◆ Exercise requirements
(1) Translate this sentence from the retaining-wall passage into Spanish: "In this study, the discrete element software employed is PFC2D."
(2) Decide whether each statement agrees with the retaining-wall passage. Answer yes or no and quote the deciding words: (a) The limit equilibrium method took soil dilation into account. (b) The Pearson correlation coefficient between the two datasets is 0.975. (c) A wider backfill raises the earth pressure.
(3) Quote the retaining-wall passage word for word from "3.2. DEM Numerical" to "the soil samples.".

◆ Passage
In translational mode, the soil deformation is independent of the burial depth. The earth pressure at the top of the wall remains unchanged, as the confining pressure is zero, resulting in a tangent modulus of zero. As the burial depth increases, the confining pressure and the tangential modulus of the soil increase progressively, leading to a non-linear rise in earth pressure. In the actual project, the stiffness of the retaining wall is considerably greater than that of the fill behind it. When the retaining wall displaces, the earth pressure behind it generates a stress concentration, leading to the development of the soil arching effect [43]. Moreover, as the width of the soil behind the wall decreases, the earth pressure in the passive limit state increases, further intensifying the stress concentration and consequently increasing the area of failure of the backfill. The limit equilibrium method did not account for the effect of soil dilation on the results, resulting in a significant error between the two, which will be addressed in future research. As the backfill width increases, the earth pressure decreases, and the stress concentration diminishes. Therefore, when $H$/$L$ > 1, the results presented in this paper rapidly converge toward experimental values. The Pearson correlation coefficient between the two datasets is 0.975, with maximum and minimum errors of 41.1% and 7.9%, respectively. The fundamentally consistent variation trends validate the applicability of the proposed method.

The previous discussion is a comparative analysis in the case of cohesionless soil behind the wall. Conducting model tests for clay proves challenging due to the inherent characteristics of the material, resulting in a scarcity of existing experimental studies. This paper utilizes discrete element numerical simulations for the analysis. Firstly, based on numerical biaxial tests, the contact model parameters, corresponding to the macroscopic mechanical properties of the soil, were calibrated through iterative trial and error. Subsequently, the corresponding retaining wall model was constructed using the layered rainfall method, and the effect of backfill width on the earth pressure behind the wall was investigated in both the active and passive states.

3.2. DEM Numerical Experiment

3.2.1. Parameter Selection

In this study, the discrete element software employed is PFC2D. Based on the characteristics of the stress-strain curve of the soil, it is fitted by the Adhesive Rolling Resistance Linear Model (ARRL) [44,45]. The macroscopic parameters of the tested soil samples, with the fitting target being undisturbed clay located 2 m below the ground surface of the Phase I foundation pit of the Doumen Reservoir, are detailed in

Table 1. Physical and mechanical parameters of the soil samples.

$\mathbf{Proportion} {\mathit{G}}_{\mathit{s}}$(g/cm3)	Density (g/cm3)	Void Ratio	$\mathit{c}$/kPa	$\mathit{\phi }$/°
2.7	1.78	0.808	14	24.6

.

◆ Material shown
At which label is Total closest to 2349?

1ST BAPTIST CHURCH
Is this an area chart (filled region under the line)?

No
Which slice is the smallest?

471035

...

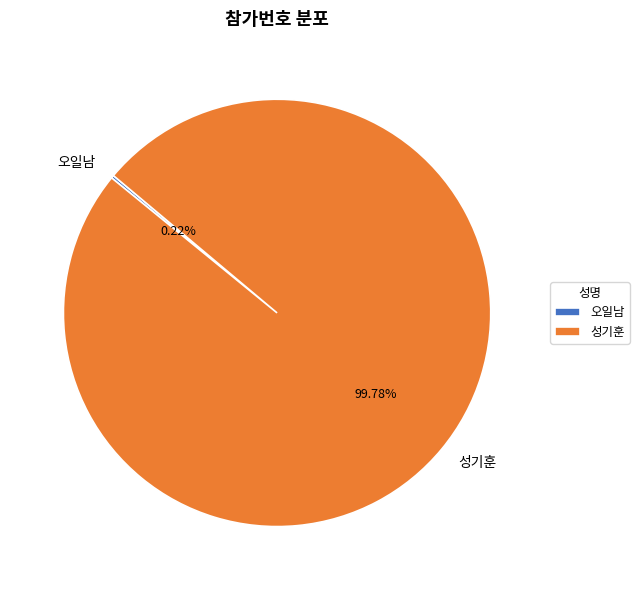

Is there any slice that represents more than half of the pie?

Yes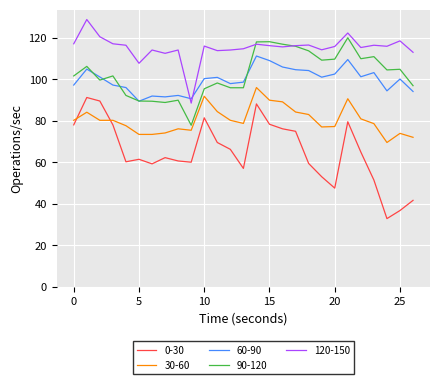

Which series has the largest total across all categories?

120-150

--

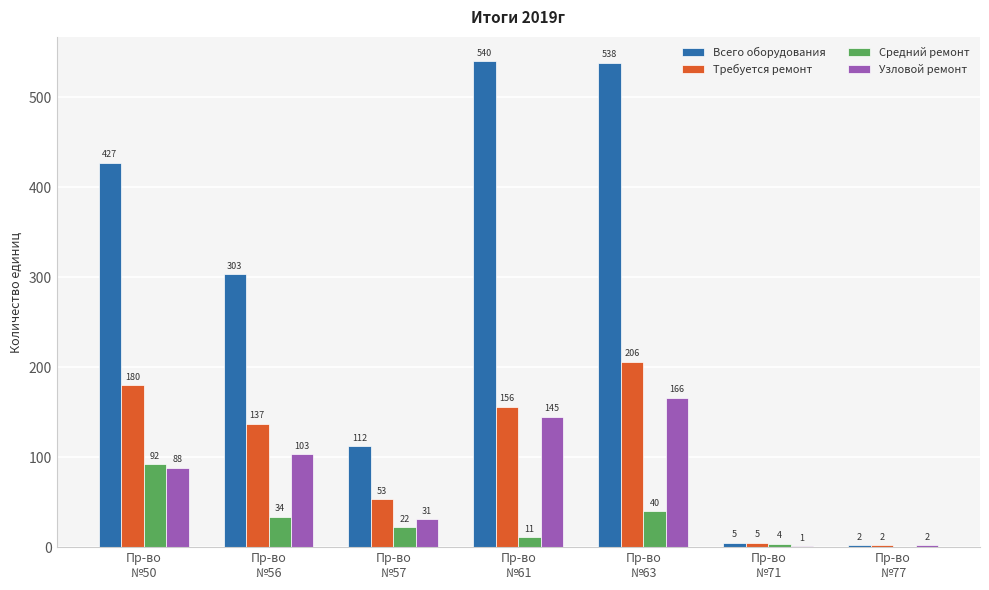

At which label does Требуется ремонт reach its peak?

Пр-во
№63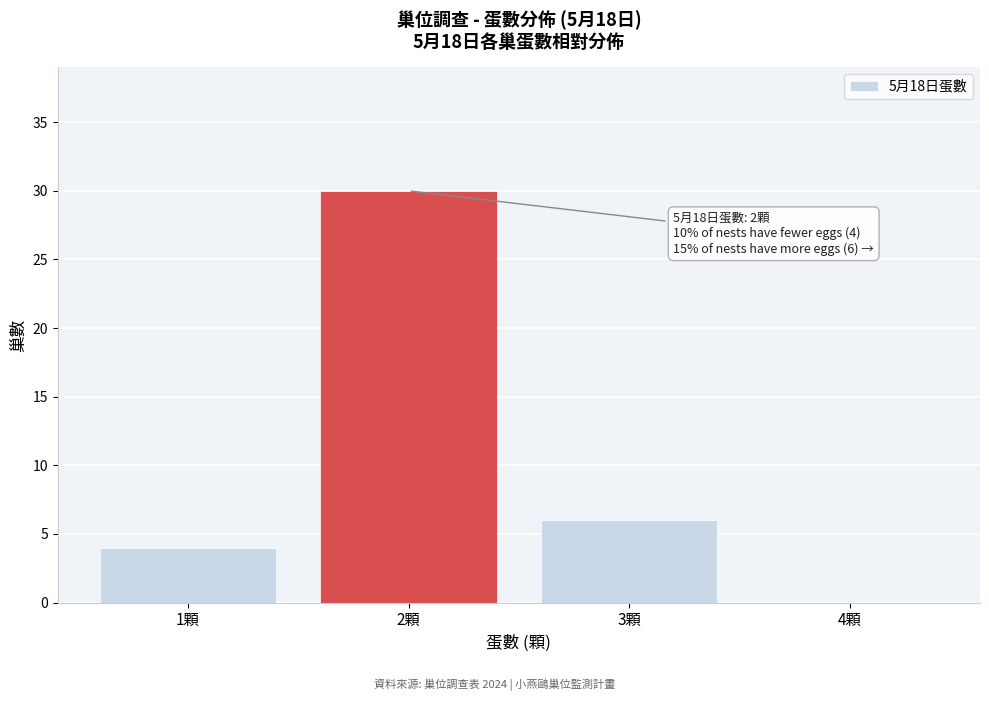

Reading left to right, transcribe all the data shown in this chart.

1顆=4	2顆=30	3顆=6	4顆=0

◆ Expected outputs
(1) En este estudio, el software de elementos discretos empleado es PFC2D.

(2)
(a) No: "The limit equilibrium method did not account for the effect of soil dilation on the results"
(b) Yes: "The Pearson correlation coefficient between the two datasets is 0.975"
(c) No: "As the backfill width increases, the earth pressure decreases"

(3)
3.2. DEM Numerical Experiment

3.2.1. Parameter Selection

In this study, the discrete element software employed is PFC2D. Based on the characteristics of the stress-strain curve of the soil, it is fitted by the Adhesive Rolling Resistance Linear Model (ARRL) [44,45]. The macroscopic parameters of the tested soil samples, with the fitting target being undisturbed clay located 2 m below the ground surface of the Phase I foundation pit of the Doumen Reservoir, are detailed in

Table 1. Physical and mechanical parameters of the soil samples.